Assim, mutilações, atrofias e articulações permanentemente enrijecidas tornaram-se uma marca no setor. O Ministério da Previdência não tem dados específicos sobre os frigoríficos de aves. As estatísticas oficiais referem-se à indústria de carnes como um todo, incluindo, portanto, bovinos e suínos. Na apuração mais recente, entre 2010 e 2012 foram registrados 61.966 acidentes no setor, com 111 mortes. O número de auxílios-doença foi de 8.138, no mesmo período.
Segundo Siderlei, ainda não é possível detectar os efeitos positivos da NR 36, pois metodologia de apuração oficial não foi ainda elaborada. “Porém, o número de trabalhadores acidentados que procuram nossos sindicatos vem caindo visivelmente”, conta. O presidente da Contac-CUT informa que será criado um grupo tripartite para a elaboração de um método específico de medição de acidentes e adoecimento nos frigoríficos avícolas.
Frangos na mobilização
Até a aprovação da NR 36 no Brasil, houve um longo caminho. Em 1999, a Contac lançou os primeiros sinais de alerta e começou a elaborar o diagnóstico das principais causas de acidente, morte e adoecimento. Muita pressão sobre os governos e também mobilizações, de rua ou, pequenas, mas em espaços estratégicos.
“Fizemos panfletagem em lugares como o Festival de Cinema de Gramado, chamando a atenção do público e dos artistas para o problema”, lembra Siderlei. Uma das mais importantes, segundo ele, aconteceu na Conferência da OIT (Organização Internacional do Trabalho), em Genebra, no ano de 2012.

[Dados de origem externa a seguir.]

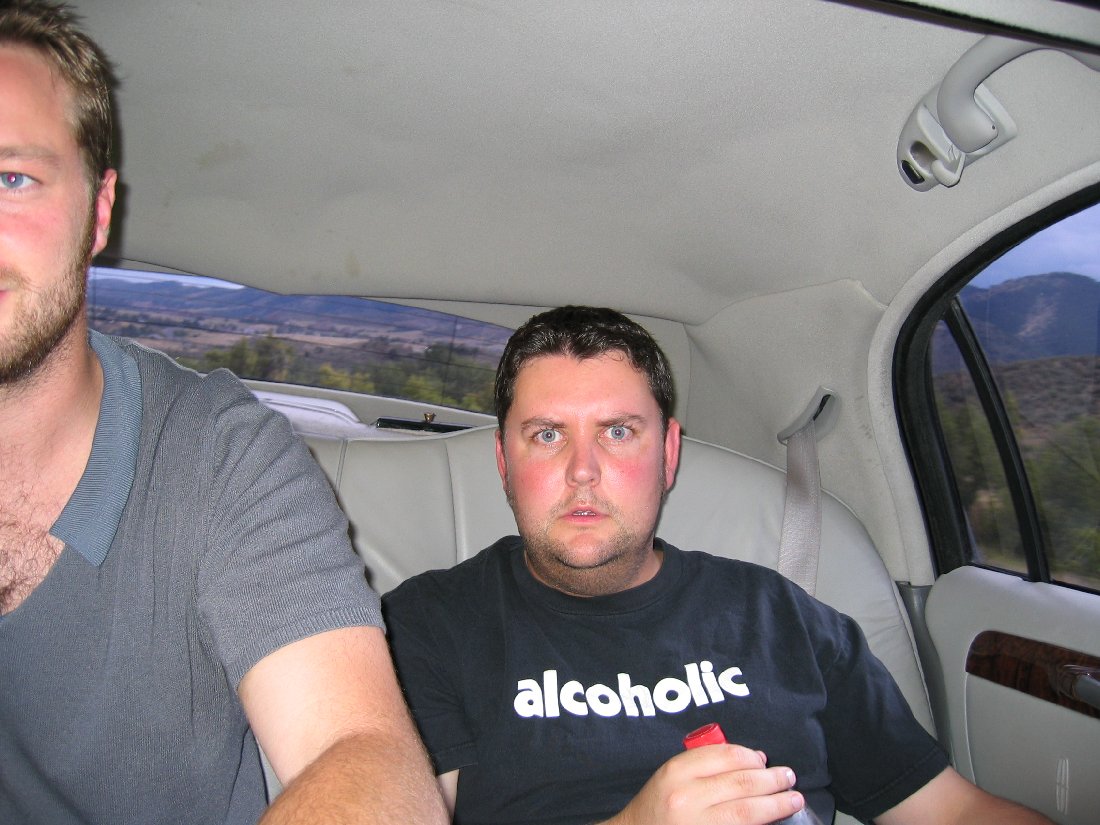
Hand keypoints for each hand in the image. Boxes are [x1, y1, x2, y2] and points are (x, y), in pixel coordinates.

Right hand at [601, 744, 805, 824]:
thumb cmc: (657, 806)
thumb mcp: (672, 775)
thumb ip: (705, 763)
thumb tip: (754, 760)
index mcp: (677, 772)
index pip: (726, 756)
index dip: (751, 757)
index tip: (764, 760)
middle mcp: (687, 798)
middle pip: (742, 783)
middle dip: (772, 779)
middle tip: (788, 777)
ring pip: (747, 811)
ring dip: (776, 804)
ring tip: (793, 799)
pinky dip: (760, 824)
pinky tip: (774, 821)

Sempre acompanhado de pessoas vestindo fantasias de frango que dificilmente passavam despercebidas, Siderlei entrou no salão da OIT onde ocorria a Conferência, chamou a atenção de fotógrafos e cinegrafistas e, como pretendia, foi chamado a se explicar no microfone da tribuna principal.
“Contei o que estava acontecendo no Brasil. Dias depois, 12 grandes encomendas de frango congelados feitas pelo Japão foram canceladas. Começou assim uma pressão internacional que nos ajudou a convencer governo e empresas a adotar uma legislação pra proteger os trabalhadores”, lembra.

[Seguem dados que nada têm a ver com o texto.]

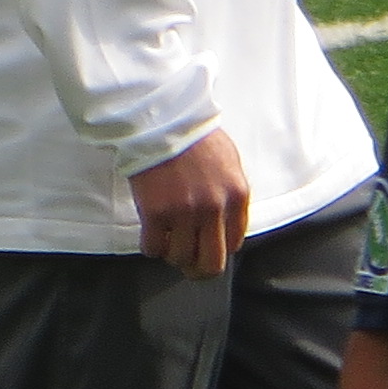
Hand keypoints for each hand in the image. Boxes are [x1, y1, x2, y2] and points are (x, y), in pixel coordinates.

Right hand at [129, 129, 249, 276]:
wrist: (163, 119)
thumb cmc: (194, 136)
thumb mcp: (228, 162)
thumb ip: (230, 195)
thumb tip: (225, 224)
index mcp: (236, 195)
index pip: (234, 244)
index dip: (218, 248)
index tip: (206, 244)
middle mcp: (214, 208)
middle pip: (211, 263)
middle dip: (198, 269)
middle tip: (188, 264)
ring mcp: (185, 212)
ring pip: (181, 258)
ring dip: (172, 254)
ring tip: (167, 240)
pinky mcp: (157, 213)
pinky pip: (154, 248)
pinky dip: (151, 246)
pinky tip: (151, 233)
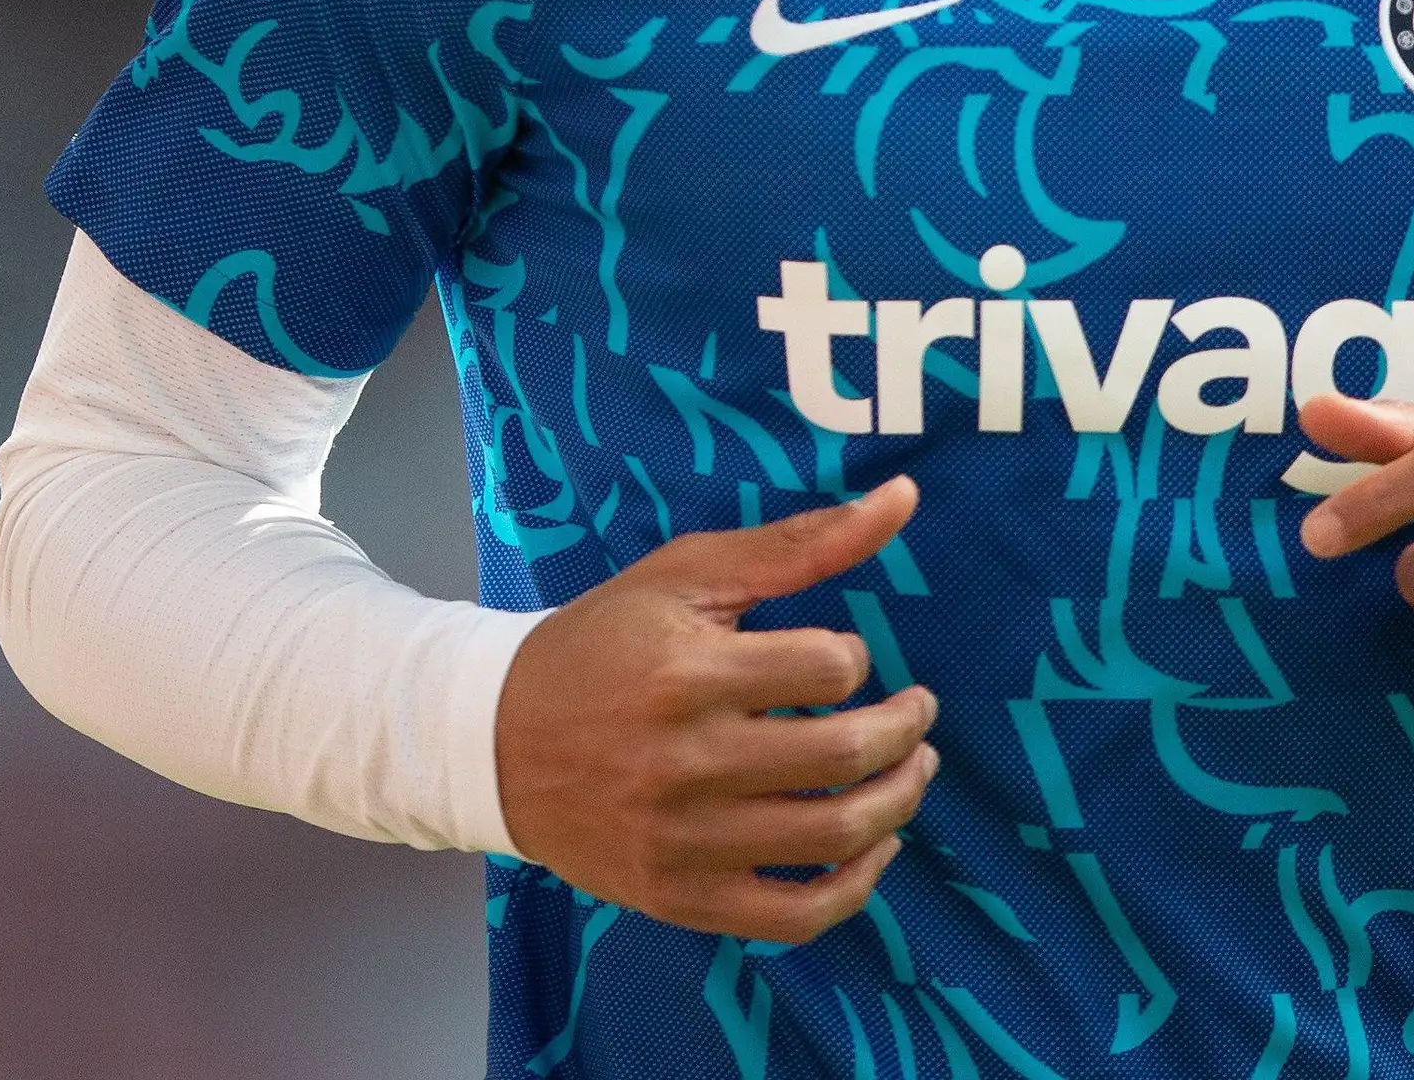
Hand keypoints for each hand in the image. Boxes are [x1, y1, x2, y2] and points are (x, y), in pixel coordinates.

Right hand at [494, 479, 940, 939]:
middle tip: (919, 714)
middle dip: (906, 731)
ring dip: (898, 802)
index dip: (855, 659)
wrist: (495, 740)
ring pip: (834, 837)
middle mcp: (686, 762)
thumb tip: (904, 496)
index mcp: (687, 673)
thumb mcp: (687, 576)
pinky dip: (854, 888)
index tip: (843, 658)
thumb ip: (800, 543)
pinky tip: (872, 847)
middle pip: (844, 755)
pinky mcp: (680, 897)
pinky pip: (795, 916)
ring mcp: (683, 840)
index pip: (828, 669)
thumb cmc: (601, 644)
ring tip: (910, 770)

Em 2008 foi instituída pelo governo uma comissão tripartite (sindicatos, empresas e ministérios) para elaborar um conjunto de procedimentos que deram origem à NR 36. Em abril de 2013, a norma foi aprovada e, um ano depois, entrou em vigor.
Multa histórica
No último dia 19, O Tribunal Superior do Trabalho condenou a empresa Seara a pagar uma indenização de R$ 10 milhões, por danos morais, em função de não respeitar uma outra regra de proteção à saúde de seus trabalhadores, a lei 253, voltada a quem trabalha nas câmaras frigoríficas. A 253 é anterior à NR 36.

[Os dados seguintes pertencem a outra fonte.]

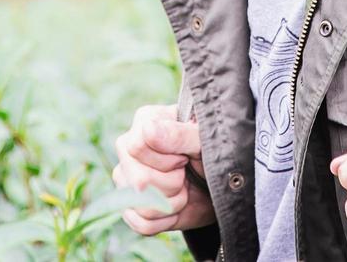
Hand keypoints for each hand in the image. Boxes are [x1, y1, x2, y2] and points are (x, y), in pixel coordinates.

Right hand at [113, 103, 216, 234]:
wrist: (220, 182)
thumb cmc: (213, 152)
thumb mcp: (204, 141)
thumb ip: (180, 134)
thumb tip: (148, 130)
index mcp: (144, 123)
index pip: (137, 148)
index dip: (166, 159)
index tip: (185, 157)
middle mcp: (128, 149)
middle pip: (139, 181)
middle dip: (173, 183)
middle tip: (186, 172)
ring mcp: (126, 177)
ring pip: (141, 205)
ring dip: (172, 203)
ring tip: (183, 188)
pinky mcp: (130, 205)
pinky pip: (141, 223)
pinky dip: (166, 220)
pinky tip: (176, 206)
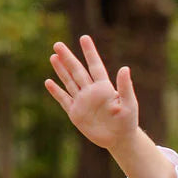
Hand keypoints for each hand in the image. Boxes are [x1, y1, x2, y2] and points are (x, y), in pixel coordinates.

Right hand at [45, 34, 138, 154]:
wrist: (119, 139)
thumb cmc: (128, 121)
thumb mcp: (129, 103)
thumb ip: (125, 87)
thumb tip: (125, 68)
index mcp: (104, 87)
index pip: (95, 66)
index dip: (89, 52)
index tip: (84, 38)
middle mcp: (91, 91)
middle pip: (77, 71)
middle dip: (68, 57)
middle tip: (58, 44)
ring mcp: (82, 101)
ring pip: (69, 82)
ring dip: (61, 70)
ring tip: (53, 56)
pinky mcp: (76, 113)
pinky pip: (64, 100)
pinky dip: (56, 91)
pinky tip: (49, 82)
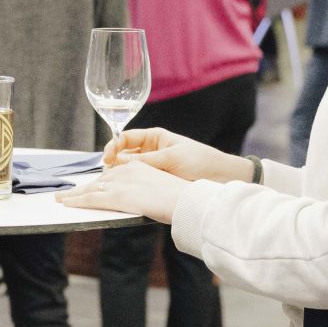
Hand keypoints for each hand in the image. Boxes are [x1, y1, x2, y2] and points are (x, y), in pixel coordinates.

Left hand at [56, 158, 187, 223]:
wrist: (184, 200)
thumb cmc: (179, 197)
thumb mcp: (162, 187)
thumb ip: (149, 190)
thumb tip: (145, 198)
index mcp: (137, 166)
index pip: (111, 174)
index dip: (98, 182)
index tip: (89, 186)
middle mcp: (125, 171)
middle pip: (98, 181)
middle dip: (81, 188)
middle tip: (66, 193)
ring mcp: (120, 183)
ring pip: (90, 189)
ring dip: (74, 195)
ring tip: (60, 199)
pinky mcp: (116, 196)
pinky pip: (91, 199)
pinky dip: (77, 201)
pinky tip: (66, 203)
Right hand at [103, 127, 251, 183]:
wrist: (220, 177)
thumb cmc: (200, 160)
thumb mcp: (171, 157)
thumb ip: (145, 160)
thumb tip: (119, 162)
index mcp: (154, 138)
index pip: (125, 138)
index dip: (113, 146)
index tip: (107, 157)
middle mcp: (150, 151)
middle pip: (123, 154)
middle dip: (113, 161)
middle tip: (106, 172)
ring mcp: (152, 167)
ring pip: (128, 169)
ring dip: (118, 174)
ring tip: (111, 181)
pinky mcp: (156, 181)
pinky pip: (138, 181)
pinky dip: (129, 184)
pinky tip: (123, 189)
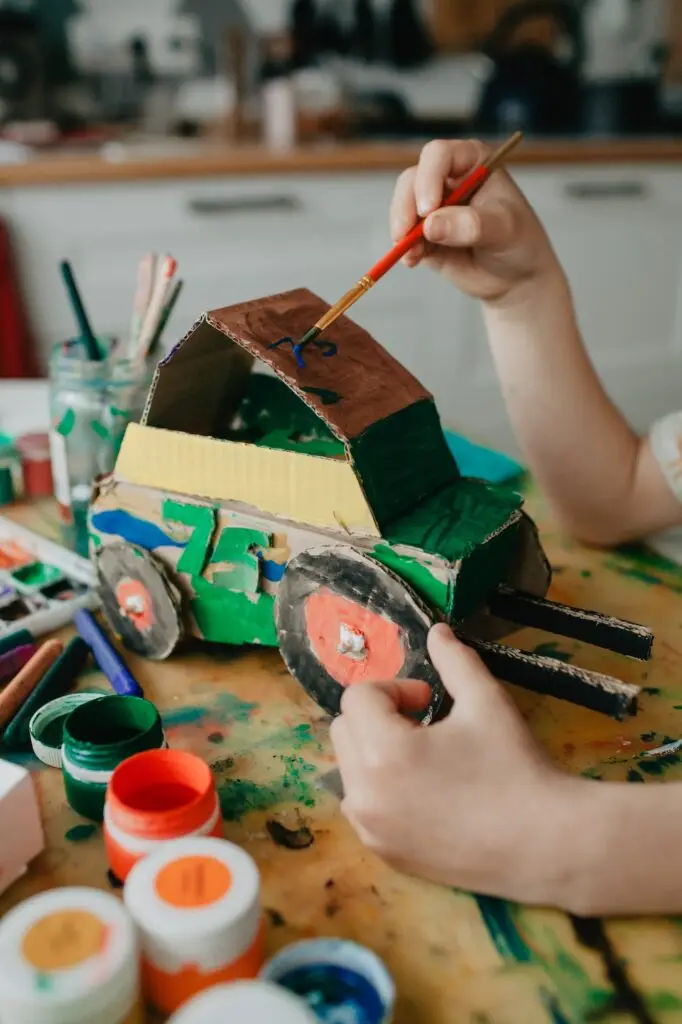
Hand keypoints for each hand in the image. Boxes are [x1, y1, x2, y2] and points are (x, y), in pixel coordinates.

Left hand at [330, 624, 569, 902]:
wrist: (546, 844)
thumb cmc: (516, 766)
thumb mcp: (486, 701)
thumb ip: (454, 660)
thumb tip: (437, 631)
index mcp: (383, 751)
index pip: (358, 697)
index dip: (395, 688)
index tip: (431, 700)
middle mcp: (364, 794)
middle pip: (345, 730)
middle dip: (379, 718)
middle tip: (428, 726)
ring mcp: (371, 830)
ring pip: (350, 769)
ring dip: (376, 752)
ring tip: (427, 759)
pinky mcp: (385, 855)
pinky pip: (364, 806)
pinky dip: (382, 790)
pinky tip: (427, 793)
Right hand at [389, 138, 560, 305]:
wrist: (515, 274)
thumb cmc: (518, 240)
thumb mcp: (503, 229)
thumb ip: (471, 225)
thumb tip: (431, 225)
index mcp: (472, 161)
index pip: (439, 156)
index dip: (428, 179)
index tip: (428, 210)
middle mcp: (447, 178)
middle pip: (412, 180)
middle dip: (406, 208)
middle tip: (407, 235)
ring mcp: (433, 206)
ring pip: (402, 207)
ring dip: (402, 231)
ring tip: (413, 255)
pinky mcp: (423, 233)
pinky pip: (403, 236)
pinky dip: (403, 249)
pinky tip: (412, 261)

A multa atende a ação coletiva impetrada pelo Sindicato dos Trabalhadores na Indústria de Alimentação de Criciúma e Região, filiado à CUT. Os R$ 10 milhões que a Seara vai ter de pagar serão destinados a um fundo da justiça do trabalho voltado a políticas de prevenção de acidentes para os trabalhadores do setor naquela região.